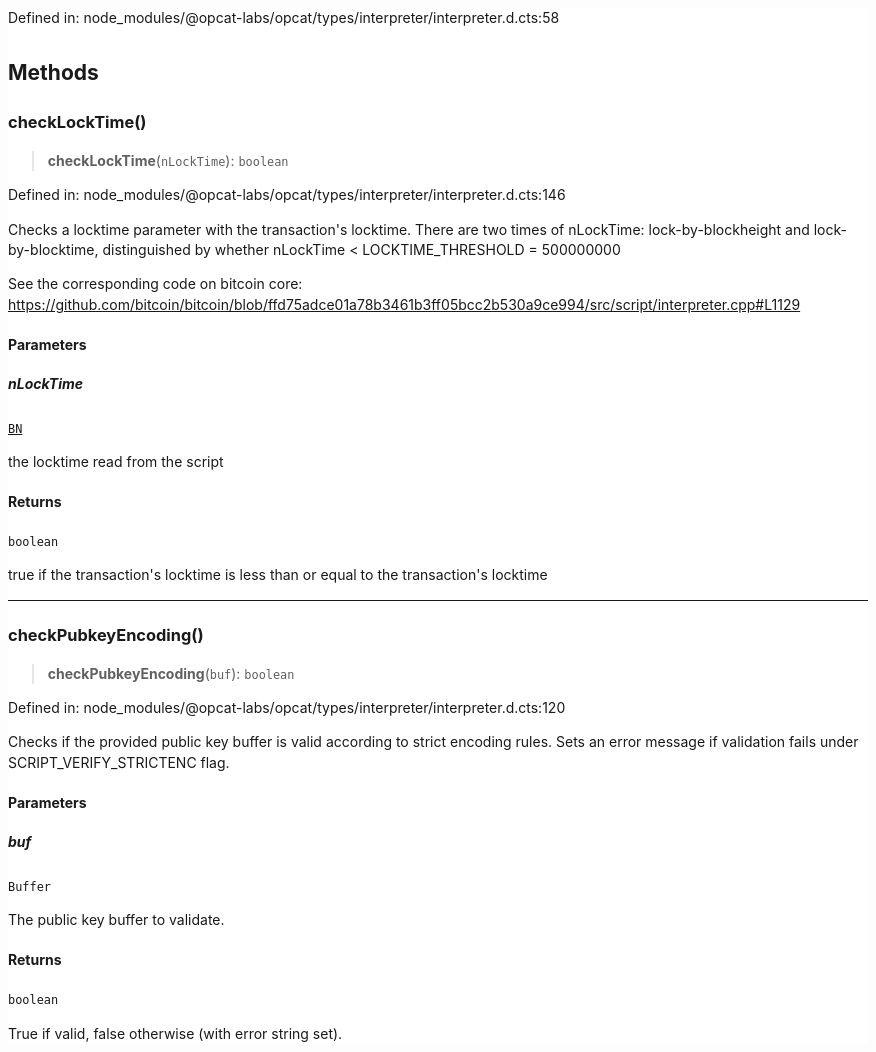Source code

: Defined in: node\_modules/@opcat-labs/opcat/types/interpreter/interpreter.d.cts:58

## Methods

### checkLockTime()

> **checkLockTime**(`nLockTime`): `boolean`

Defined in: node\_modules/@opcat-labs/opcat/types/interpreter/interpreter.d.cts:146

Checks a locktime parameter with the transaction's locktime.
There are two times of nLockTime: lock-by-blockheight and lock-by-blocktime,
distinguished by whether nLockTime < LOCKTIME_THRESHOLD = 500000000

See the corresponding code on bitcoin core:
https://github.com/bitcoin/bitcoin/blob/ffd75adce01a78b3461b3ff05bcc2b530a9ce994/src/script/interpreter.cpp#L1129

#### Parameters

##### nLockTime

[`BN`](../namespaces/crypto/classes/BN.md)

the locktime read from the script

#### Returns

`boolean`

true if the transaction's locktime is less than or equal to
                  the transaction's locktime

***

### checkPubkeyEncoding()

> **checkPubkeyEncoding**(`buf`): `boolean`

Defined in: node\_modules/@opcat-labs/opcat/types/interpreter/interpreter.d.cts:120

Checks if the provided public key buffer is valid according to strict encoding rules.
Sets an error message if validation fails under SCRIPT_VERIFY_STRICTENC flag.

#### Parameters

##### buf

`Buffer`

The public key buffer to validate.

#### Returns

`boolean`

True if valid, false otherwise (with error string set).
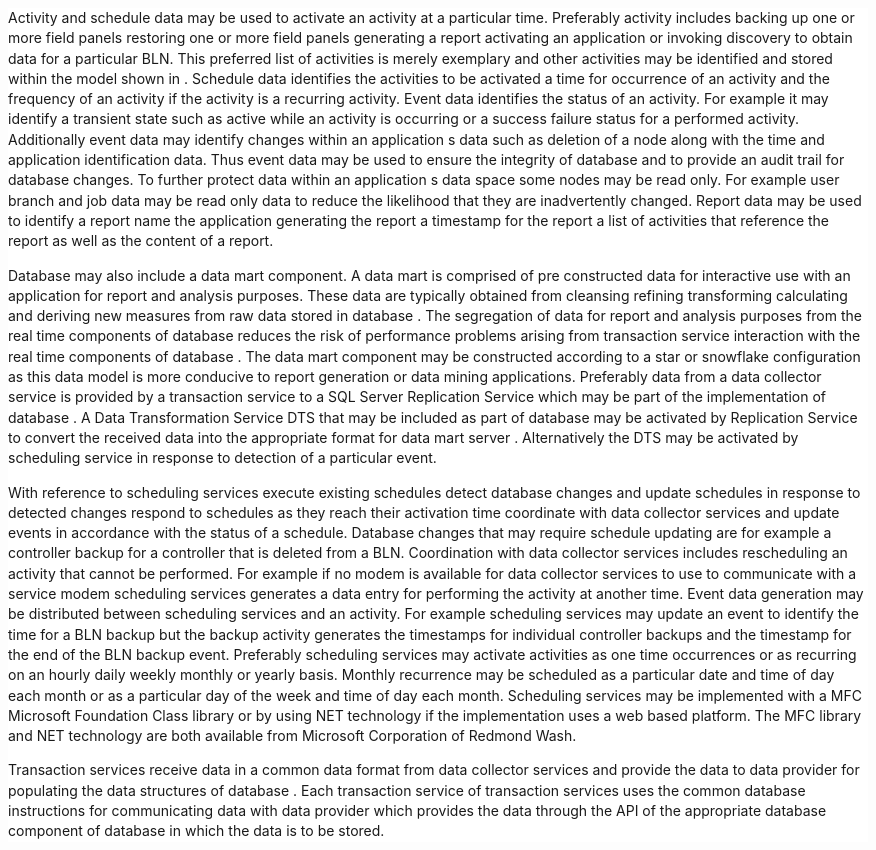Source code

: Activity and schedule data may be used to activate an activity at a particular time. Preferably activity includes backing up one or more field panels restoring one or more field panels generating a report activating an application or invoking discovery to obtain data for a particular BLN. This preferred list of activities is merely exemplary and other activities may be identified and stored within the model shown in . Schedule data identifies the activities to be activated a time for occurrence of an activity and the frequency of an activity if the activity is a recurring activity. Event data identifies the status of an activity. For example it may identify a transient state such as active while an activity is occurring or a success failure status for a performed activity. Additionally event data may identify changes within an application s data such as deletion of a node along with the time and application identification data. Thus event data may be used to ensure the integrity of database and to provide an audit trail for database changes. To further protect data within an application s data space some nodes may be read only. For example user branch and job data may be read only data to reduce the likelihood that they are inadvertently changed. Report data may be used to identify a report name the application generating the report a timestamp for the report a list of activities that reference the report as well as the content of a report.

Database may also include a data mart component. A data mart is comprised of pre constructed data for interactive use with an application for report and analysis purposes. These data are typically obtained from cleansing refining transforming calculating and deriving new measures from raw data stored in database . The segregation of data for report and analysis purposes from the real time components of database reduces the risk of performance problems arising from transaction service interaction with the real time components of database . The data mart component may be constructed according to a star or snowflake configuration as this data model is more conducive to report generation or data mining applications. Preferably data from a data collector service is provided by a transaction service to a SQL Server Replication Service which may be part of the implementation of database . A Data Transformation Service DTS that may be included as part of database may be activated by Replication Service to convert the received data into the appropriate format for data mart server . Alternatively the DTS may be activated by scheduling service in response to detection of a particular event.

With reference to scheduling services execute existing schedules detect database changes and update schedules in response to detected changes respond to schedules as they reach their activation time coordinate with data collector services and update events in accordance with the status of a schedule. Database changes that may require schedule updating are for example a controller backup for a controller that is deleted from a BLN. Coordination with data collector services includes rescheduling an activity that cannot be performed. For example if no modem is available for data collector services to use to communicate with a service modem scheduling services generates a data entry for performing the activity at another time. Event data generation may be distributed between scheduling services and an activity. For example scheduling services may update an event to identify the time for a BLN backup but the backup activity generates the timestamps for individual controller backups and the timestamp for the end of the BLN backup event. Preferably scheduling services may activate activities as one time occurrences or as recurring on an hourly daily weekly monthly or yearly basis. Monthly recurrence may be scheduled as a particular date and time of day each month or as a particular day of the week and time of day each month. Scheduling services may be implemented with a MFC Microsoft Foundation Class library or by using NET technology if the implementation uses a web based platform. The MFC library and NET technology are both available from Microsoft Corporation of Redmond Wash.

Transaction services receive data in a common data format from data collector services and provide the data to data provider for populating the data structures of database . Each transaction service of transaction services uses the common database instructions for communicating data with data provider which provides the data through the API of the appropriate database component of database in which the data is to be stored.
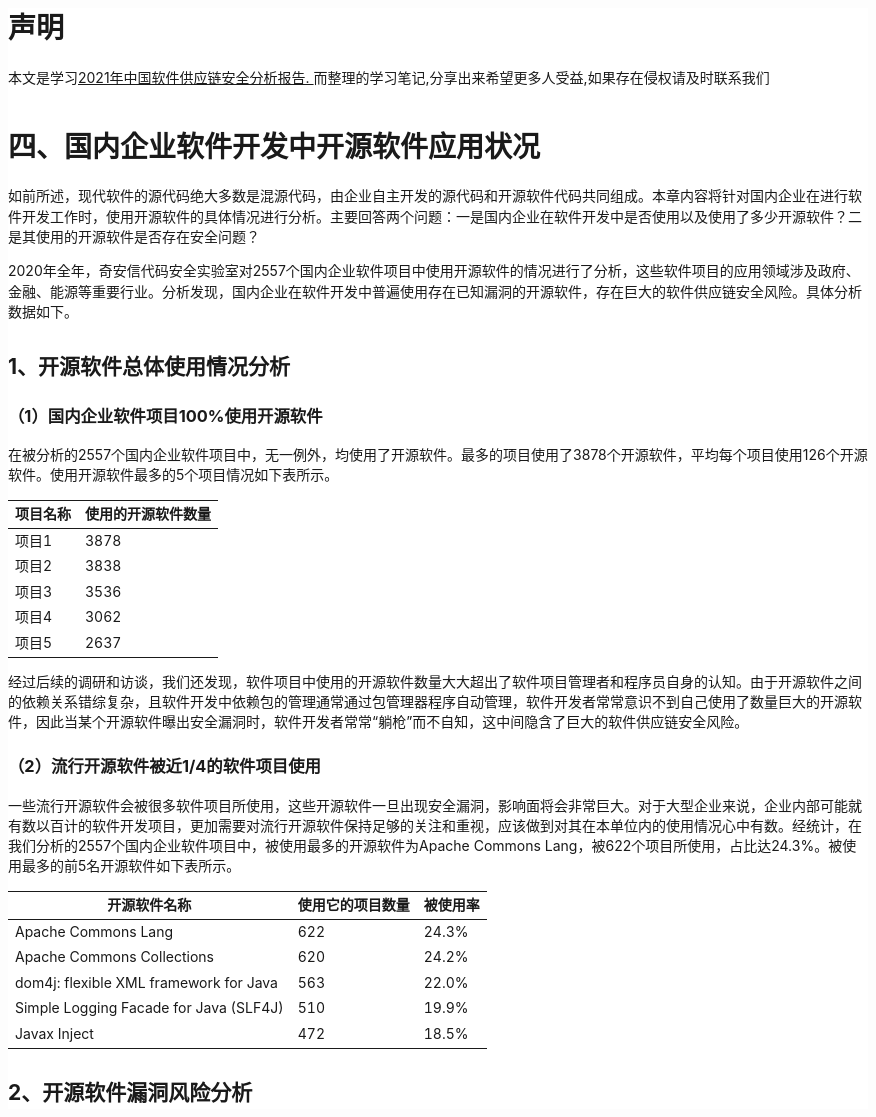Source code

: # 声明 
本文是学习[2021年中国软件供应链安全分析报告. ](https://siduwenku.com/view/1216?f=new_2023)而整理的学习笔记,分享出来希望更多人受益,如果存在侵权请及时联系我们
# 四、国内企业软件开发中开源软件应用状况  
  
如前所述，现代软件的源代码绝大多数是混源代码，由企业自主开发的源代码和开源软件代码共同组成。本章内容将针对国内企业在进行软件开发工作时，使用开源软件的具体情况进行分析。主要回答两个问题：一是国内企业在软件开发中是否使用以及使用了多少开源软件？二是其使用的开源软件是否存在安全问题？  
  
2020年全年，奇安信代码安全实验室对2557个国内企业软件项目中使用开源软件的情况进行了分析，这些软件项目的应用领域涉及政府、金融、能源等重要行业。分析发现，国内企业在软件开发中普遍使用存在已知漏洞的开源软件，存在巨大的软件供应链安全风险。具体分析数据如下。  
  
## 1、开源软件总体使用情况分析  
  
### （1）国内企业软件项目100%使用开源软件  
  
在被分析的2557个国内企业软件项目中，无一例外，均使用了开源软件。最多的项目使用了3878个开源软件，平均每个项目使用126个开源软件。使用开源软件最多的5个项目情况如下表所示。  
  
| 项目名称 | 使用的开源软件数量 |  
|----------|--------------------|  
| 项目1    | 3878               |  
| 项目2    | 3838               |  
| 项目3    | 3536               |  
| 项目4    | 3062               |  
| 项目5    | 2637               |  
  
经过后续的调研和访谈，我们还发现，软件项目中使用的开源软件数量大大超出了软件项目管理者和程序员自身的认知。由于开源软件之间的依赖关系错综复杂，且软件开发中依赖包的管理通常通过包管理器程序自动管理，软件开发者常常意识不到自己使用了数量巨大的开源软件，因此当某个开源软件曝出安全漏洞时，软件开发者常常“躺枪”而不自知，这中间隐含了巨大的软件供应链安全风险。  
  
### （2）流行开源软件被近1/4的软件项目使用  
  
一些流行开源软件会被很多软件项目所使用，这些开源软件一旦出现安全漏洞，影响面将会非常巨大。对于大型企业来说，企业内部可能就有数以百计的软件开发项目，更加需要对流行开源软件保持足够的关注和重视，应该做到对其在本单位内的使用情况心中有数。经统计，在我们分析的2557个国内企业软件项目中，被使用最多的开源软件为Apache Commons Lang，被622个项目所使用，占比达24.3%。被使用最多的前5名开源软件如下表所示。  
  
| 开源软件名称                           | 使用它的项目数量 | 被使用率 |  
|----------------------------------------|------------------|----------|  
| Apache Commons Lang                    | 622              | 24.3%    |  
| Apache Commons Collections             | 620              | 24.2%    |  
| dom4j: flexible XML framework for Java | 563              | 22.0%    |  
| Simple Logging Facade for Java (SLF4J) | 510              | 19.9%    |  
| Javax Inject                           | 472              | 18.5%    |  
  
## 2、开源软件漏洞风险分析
○ ○ ○ ○ ○ ○ ○
How many lines in the rows above contain the string "interpreter"? Case counts, and the answer should be the number alone.

4